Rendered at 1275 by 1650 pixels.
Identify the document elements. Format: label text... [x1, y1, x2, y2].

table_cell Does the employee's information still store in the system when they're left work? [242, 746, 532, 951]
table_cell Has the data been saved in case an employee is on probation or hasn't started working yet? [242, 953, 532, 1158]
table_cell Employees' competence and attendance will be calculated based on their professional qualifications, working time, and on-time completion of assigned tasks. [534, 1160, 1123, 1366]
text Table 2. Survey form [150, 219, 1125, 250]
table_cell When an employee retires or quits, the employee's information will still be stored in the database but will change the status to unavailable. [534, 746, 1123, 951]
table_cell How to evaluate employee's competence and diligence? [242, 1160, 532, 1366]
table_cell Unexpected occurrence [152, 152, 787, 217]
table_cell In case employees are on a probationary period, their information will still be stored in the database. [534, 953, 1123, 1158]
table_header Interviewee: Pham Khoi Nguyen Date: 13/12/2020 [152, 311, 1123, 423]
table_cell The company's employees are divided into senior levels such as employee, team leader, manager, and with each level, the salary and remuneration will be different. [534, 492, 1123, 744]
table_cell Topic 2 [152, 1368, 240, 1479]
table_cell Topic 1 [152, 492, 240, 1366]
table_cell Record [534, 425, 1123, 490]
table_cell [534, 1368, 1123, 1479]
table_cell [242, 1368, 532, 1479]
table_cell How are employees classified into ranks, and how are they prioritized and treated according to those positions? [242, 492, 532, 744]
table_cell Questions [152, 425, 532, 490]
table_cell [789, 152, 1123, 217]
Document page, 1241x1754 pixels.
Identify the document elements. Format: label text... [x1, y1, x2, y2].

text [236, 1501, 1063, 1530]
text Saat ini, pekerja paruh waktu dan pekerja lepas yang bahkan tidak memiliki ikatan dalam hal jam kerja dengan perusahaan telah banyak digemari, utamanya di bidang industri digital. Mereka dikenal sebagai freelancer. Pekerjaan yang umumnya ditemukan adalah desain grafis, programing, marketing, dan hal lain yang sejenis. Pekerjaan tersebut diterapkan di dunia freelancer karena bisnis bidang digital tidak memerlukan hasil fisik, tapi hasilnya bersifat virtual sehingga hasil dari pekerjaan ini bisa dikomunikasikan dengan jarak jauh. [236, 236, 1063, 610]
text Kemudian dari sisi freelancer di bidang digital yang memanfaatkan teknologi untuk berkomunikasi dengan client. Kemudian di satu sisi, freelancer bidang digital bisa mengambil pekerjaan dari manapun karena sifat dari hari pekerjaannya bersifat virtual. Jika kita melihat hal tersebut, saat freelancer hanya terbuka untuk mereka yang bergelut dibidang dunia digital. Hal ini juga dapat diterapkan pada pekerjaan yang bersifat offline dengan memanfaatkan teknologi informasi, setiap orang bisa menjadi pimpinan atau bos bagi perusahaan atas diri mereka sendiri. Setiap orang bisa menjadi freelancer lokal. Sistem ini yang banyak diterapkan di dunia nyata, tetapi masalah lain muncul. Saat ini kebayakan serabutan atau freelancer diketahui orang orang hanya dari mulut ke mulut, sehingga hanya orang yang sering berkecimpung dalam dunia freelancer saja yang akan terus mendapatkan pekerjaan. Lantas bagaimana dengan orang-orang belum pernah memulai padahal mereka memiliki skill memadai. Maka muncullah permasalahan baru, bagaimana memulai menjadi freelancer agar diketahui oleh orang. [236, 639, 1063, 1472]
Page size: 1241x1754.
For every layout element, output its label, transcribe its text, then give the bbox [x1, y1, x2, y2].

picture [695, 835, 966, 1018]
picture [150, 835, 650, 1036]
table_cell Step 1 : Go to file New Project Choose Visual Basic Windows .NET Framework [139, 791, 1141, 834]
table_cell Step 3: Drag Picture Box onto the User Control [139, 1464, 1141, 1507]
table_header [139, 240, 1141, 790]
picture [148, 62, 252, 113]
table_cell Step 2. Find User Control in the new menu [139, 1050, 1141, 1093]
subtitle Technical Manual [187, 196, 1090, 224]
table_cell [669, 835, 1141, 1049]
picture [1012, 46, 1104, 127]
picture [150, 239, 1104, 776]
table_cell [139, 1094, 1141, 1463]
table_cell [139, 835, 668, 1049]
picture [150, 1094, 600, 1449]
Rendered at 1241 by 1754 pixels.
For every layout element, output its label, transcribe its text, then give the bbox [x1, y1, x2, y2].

▶ _Action item_: Print out the full listing above, word for word.

▶ _Your solution_:
Rendered at 1275 by 1650 pixels.
Identify the document elements. Format: label text... [x1, y1, x2, y2].

table_cell Does the employee's information still store in the system when they're left work? [242, 746, 532, 951]
table_cell Has the data been saved in case an employee is on probation or hasn't started working yet? [242, 953, 532, 1158]
table_cell Employees' competence and attendance will be calculated based on their professional qualifications, working time, and on-time completion of assigned tasks. [534, 1160, 1123, 1366]
text Table 2. Survey form [150, 219, 1125, 250]
table_cell When an employee retires or quits, the employee's information will still be stored in the database but will change the status to unavailable. [534, 746, 1123, 951]
table_cell How to evaluate employee's competence and diligence? [242, 1160, 532, 1366]
table_cell Unexpected occurrence [152, 152, 787, 217]
table_cell In case employees are on a probationary period, their information will still be stored in the database. [534, 953, 1123, 1158]
table_header Interviewee: Pham Khoi Nguyen Date: 13/12/2020 [152, 311, 1123, 423]
table_cell The company's employees are divided into senior levels such as employee, team leader, manager, and with each level, the salary and remuneration will be different. [534, 492, 1123, 744]
table_cell Topic 2 [152, 1368, 240, 1479]
table_cell Topic 1 [152, 492, 240, 1366]
table_cell Record [534, 425, 1123, 490]
table_cell [534, 1368, 1123, 1479]
table_cell [242, 1368, 532, 1479]
table_cell How are employees classified into ranks, and how are they prioritized and treated according to those positions? [242, 492, 532, 744]
table_cell Questions [152, 425, 532, 490]
table_cell [789, 152, 1123, 217]
Document page, 1241x1754 pixels.
Identify the document elements. Format: label text... [x1, y1, x2, y2].

text [236, 1501, 1063, 1530]
text Saat ini, pekerja paruh waktu dan pekerja lepas yang bahkan tidak memiliki ikatan dalam hal jam kerja dengan perusahaan telah banyak digemari, utamanya di bidang industri digital. Mereka dikenal sebagai freelancer. Pekerjaan yang umumnya ditemukan adalah desain grafis, programing, marketing, dan hal lain yang sejenis. Pekerjaan tersebut diterapkan di dunia freelancer karena bisnis bidang digital tidak memerlukan hasil fisik, tapi hasilnya bersifat virtual sehingga hasil dari pekerjaan ini bisa dikomunikasikan dengan jarak jauh. [236, 236, 1063, 610]
text Kemudian dari sisi freelancer di bidang digital yang memanfaatkan teknologi untuk berkomunikasi dengan client. Kemudian di satu sisi, freelancer bidang digital bisa mengambil pekerjaan dari manapun karena sifat dari hari pekerjaannya bersifat virtual. Jika kita melihat hal tersebut, saat freelancer hanya terbuka untuk mereka yang bergelut dibidang dunia digital. Hal ini juga dapat diterapkan pada pekerjaan yang bersifat offline dengan memanfaatkan teknologi informasi, setiap orang bisa menjadi pimpinan atau bos bagi perusahaan atas diri mereka sendiri. Setiap orang bisa menjadi freelancer lokal. Sistem ini yang banyak diterapkan di dunia nyata, tetapi masalah lain muncul. Saat ini kebayakan serabutan atau freelancer diketahui orang orang hanya dari mulut ke mulut, sehingga hanya orang yang sering berkecimpung dalam dunia freelancer saja yang akan terus mendapatkan pekerjaan. Lantas bagaimana dengan orang-orang belum pernah memulai padahal mereka memiliki skill memadai. Maka muncullah permasalahan baru, bagaimana memulai menjadi freelancer agar diketahui oleh orang. [236, 639, 1063, 1472]
Page size: 1241x1754.
For every layout element, output its label, transcribe its text, then give the bbox [x1, y1, x2, y2].

picture [695, 835, 966, 1018]
picture [150, 835, 650, 1036]
table_cell Step 1 : Go to file New Project Choose Visual Basic Windows .NET Framework [139, 791, 1141, 834]
table_cell Step 3: Drag Picture Box onto the User Control [139, 1464, 1141, 1507]
table_header [139, 240, 1141, 790]
picture [148, 62, 252, 113]
table_cell Step 2. Find User Control in the new menu [139, 1050, 1141, 1093]
subtitle Technical Manual [187, 196, 1090, 224]
table_cell [669, 835, 1141, 1049]
picture [1012, 46, 1104, 127]
picture [150, 239, 1104, 776]
table_cell [139, 1094, 1141, 1463]
table_cell [139, 835, 668, 1049]
picture [150, 1094, 600, 1449]
Rendered at 1241 by 1754 pixels.
For every layout element, output its label, transcribe its text, then give the bbox [x1, y1, x2, y2].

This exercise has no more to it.